- Text excerpt
-----
I should add that neither openssl consistently connects. No other SMTP server I have tried has this issue, but I have not tried a single one with the triple dot in the hostname. It maight sound silly but this is the only difference I can see, considering we barely are the transport layer.

Note: hrev 57257

Attachments (5)

syslog (256.7 KB ) - added by Nexus-6 14 months ago.
syslog.old (512.0 KB ) - added by Nexus-6 14 months ago.
Old syslog for comparison
App.cpp (2.0 KB ) - added by Nexus-6 14 months ago.
simple code to test connection to iCloud SMTP server
strace_log (40.0 KB ) - added by Nexus-6 14 months ago.
App.2.cpp (2.6 KB ) - added by Nexus-6 14 months ago.
new version of the code which strace is run against

Download all attachments as: .zip

Change History (17)

by Nexus-6, 14 months ago

Attachment: syslog added

by Nexus-6, 14 months ago

Attachment: syslog.old added

Old syslog for comparison

by Nexus-6, 14 months ago

Attachment: App.cpp added

simple code to test connection to iCloud SMTP server

comment:1 by Nexus-6, 14 months ago

A quick update: today there was no way to connect to the smtp server neither with my test app nor with Mail Kit. Openssl is the only one that worked just with port 587.

Then I modified my test code to force a connection without ssl before attempting a secure connection, that means using BSocket instead of BSecureSocket. Doing this, BSocket failed but the secure connection on port 465 was established and Mail Kit began to work again!

This is very weird, indeed.

comment:2 by Nexus-6, 14 months ago

Description: modified (diff)

comment:3 by nephele, 14 months ago

Component: Network & Internet/StackServers/mail_daemon
Keywords: smtp icloud socket general OS error removed

Please don't add random keywords :)

comment:4 by waddlesplash, 14 months ago

Please record an strace (make sure to specify the flag to trace all threads) to see what's happening, and upload the log here.

in reply to:  3 comment:5 by Nexus-6, 14 months ago

Replying to nephele:

Please don't add random keywords :)

You might not agree with my selection but rest assured they were all but random. And more importantly, this issue is not with the mail daemon but with the network stack as demonstrated by my tests. May I suggest reverting back to the previous one?
-----
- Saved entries
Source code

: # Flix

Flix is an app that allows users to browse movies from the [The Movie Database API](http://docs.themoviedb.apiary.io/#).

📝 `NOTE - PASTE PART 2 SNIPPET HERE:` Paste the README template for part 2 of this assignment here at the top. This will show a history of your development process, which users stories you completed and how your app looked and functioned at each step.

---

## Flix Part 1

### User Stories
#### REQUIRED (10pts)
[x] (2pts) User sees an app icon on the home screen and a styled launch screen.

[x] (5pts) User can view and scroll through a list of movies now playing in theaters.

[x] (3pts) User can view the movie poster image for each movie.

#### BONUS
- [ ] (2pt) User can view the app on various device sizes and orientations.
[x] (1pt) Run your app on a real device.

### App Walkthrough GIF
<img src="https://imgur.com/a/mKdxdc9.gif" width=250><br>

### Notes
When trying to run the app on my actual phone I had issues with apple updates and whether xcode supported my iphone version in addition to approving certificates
-----
- Task requirements
Pick up the bug-report thread about failing connections to the iCloud SMTP server and continue it past its last sentence.

- Exercise result
by Nexus-6, 14 months ago

Attachment: strace_log added

by Nexus-6, 14 months ago

Attachment: App.2.cpp added

new version of the code which strace is run against

comment:6 by waddlesplash, 14 months ago

[  6334] connect(0x4, {AF_INET, 17.57.156.26/465}, 0x20) = 0x80007020 Connection refused (114654 us)

comment:7 by Nexus-6, 14 months ago

This is not a surprise, maybe there’s a problem with the way BSecureSocket tries to establish a connection that iCloud doesn’t like most of the times. For the records, other clients (including Beam) connect without any issue.

comment:8 by waddlesplash, 14 months ago

The socket options might provide a clue. A strace for comparison may help.

comment:9 by nephele, 14 months ago

Tags are ment for developers to organize tickets a bit more, if you add keywords like "error" that is noise making this harder. Unless you know some developer wants a certain tag or you need those yourself for your tickets please refrain from adding them.

in reply to:  8 comment:10 by Nexus-6, 14 months ago

Replying to waddlesplash:

The socket options might provide a clue. A strace for comparison may help.

I wasn’t able to set custom socket options via BSecureSocket unless I missed something obvious? I’ve tried instead to bypass it and establish the connection via socket(), setsockopts() and connect() but whatever option I set I can’t connect. socket() returns a bad file descriptor so I must be doing something wrong.

comment:11 by waddlesplash, 14 months ago

If socket() returns a bad FD, you should be able to check errno (or just look at strace) to see what went wrong.

At this point you will likely need to use packet capture to determine why the remote server rejected the connection request.

comment:12 by waddlesplash, 14 months ago

Also, error propagation in Mail should be fixed so it displays the proper "Connection refused" instead of "OS error".